▶ [Source document]

####################

Atomic vectors

It is useful to understand lists as a data structure that generalizes atomic vectors. So we really need to start there.

The garden variety R object is an atomic vector like these:

(v_log <- c(TRUE, FALSE, FALSE, TRUE))
#> [1]  TRUE FALSE FALSE  TRUE
(v_int <- 1:4)
#> [1] 1 2 3 4
(v_doub <- 1:4 * 1.2)
#> [1] 1.2 2.4 3.6 4.8
(v_char <- letters[1:4])
#> [1] "a" "b" "c" "d"

Atomic vectors are homogeneous. Each atom has the same flavor, by which I roughly mean type or storage mode, and is a scalar, by which I mean “has length one”. The above examples cover the most common flavors of R vectors (logical, integer, double, character), though you will eventually encounter more exotic ones.

Exercises

  1. Define the vectors above or similar. Use the family of is.*() functions to confirm vector type, e.g. is.logical(). You will need to guess or look some of them up. Long-term, you may wish to explore the rlang::is_*() family of functions.
  2. What do is.numeric(), is.integer(), and is.double() return for the vectors that hold floating point number versus integers?

You can construct a vector “by hand” with the c() function. We used it above to construct the logical vector. All the other vectors came about through other means and this is indicative of real life: most vectors aren’t made explicitly with c(). They tend to be created with some generator, like the 1:n shortcut, or via transformation of an existing object.

To “index a vector” means to address specific elements or atoms, either for reading or writing. We index a vector using square brackets, like so: x[something]. There are several ways to express which elements you want, i.e. there are several valid forms for something:

  • logical vector: keep elements of x for which something is TRUE and drop those for which it’s FALSE

    v_char[c(FALSE, FALSE, TRUE, TRUE)]
    #> [1] "c" "d"
    v_char[v_log]
    #> [1] "a" "d"

####################

▶ [Supplied entries]
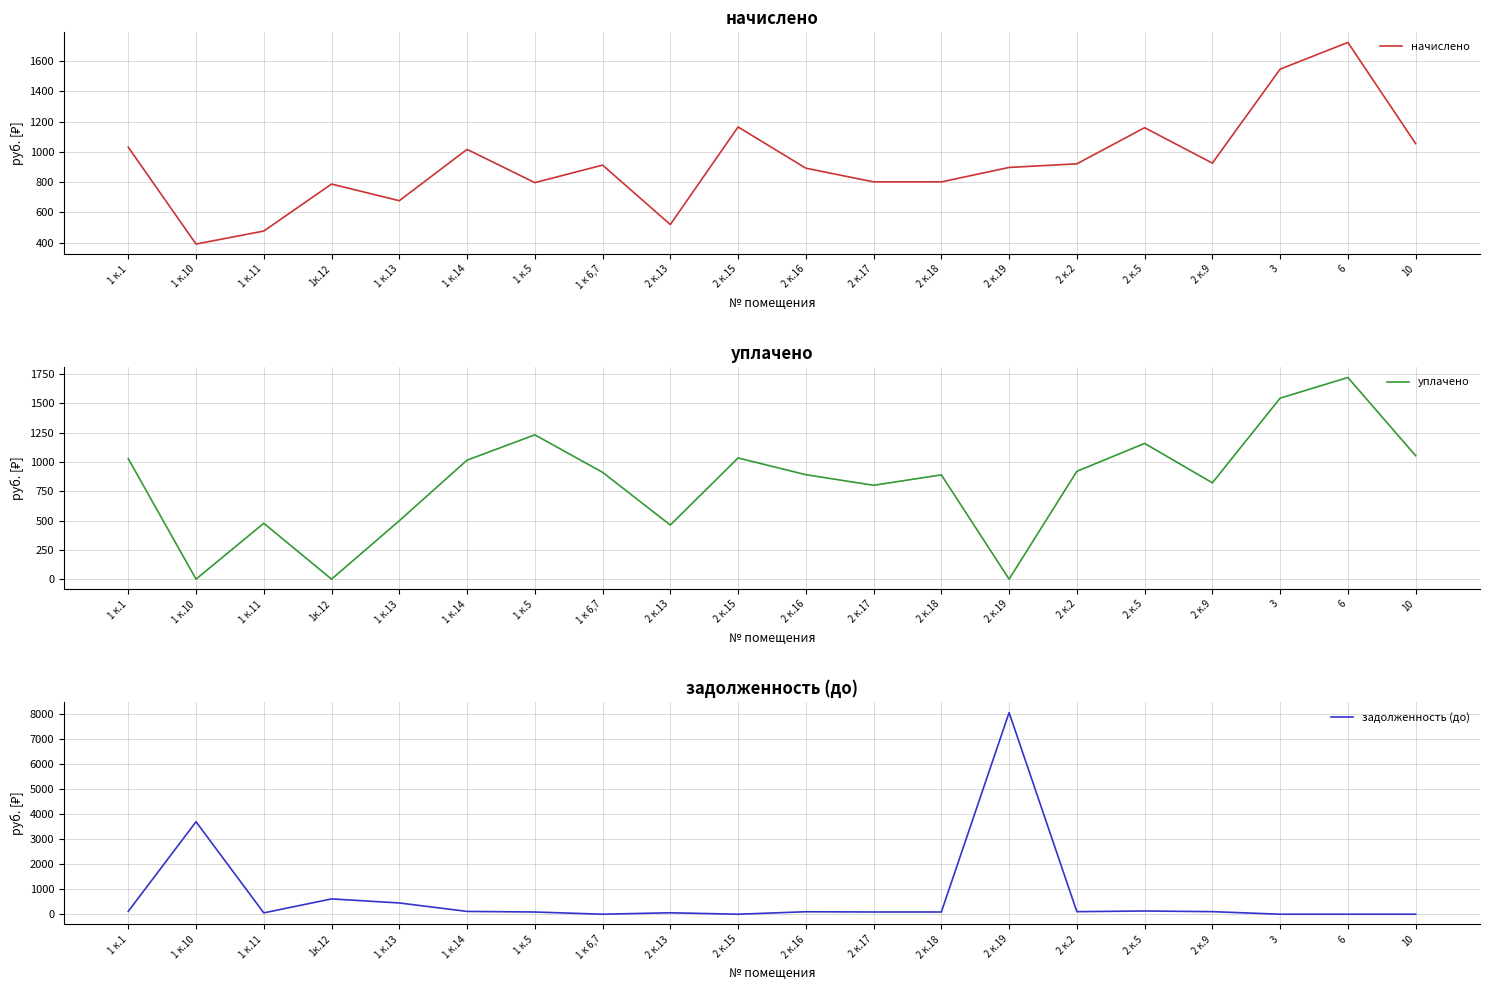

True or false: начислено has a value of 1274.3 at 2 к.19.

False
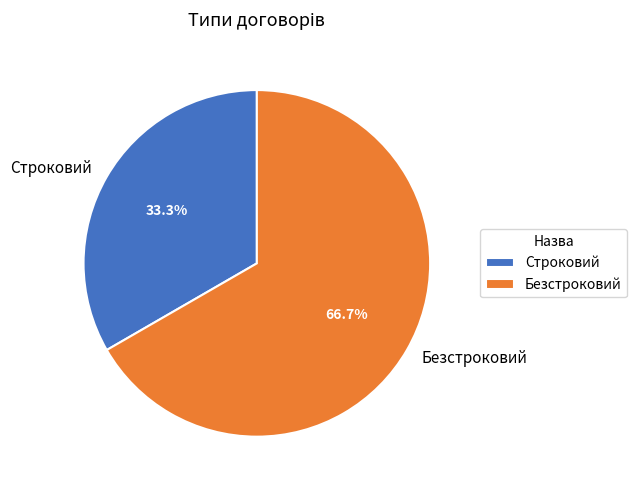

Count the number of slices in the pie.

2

####################

▶ [Your objective]
Reproduce word for word the part of the R vectors page starting with "(v_log <- c(TRUE, FALSE, FALSE, TRUE))" and going on through "family of functions.". These rows have nothing to do with the R vectors page.

▶ [Reply]
(v_log <- c(TRUE, FALSE, FALSE, TRUE))
#> [1]  TRUE FALSE FALSE  TRUE
(v_int <- 1:4)
#> [1] 1 2 3 4
(v_doub <- 1:4 * 1.2)
#> [1] 1.2 2.4 3.6 4.8
(v_char <- letters[1:4])
#> [1] "a" "b" "c" "d"

Atomic vectors are homogeneous. Each atom has the same flavor, by which I roughly mean type or storage mode, and is a scalar, by which I mean “has length one”. The above examples cover the most common flavors of R vectors (logical, integer, double, character), though you will eventually encounter more exotic ones.

Exercises

  1. Define the vectors above or similar. Use the family of is.*() functions to confirm vector type, e.g. is.logical(). You will need to guess or look some of them up. Long-term, you may wish to explore the rlang::is_*() family of functions.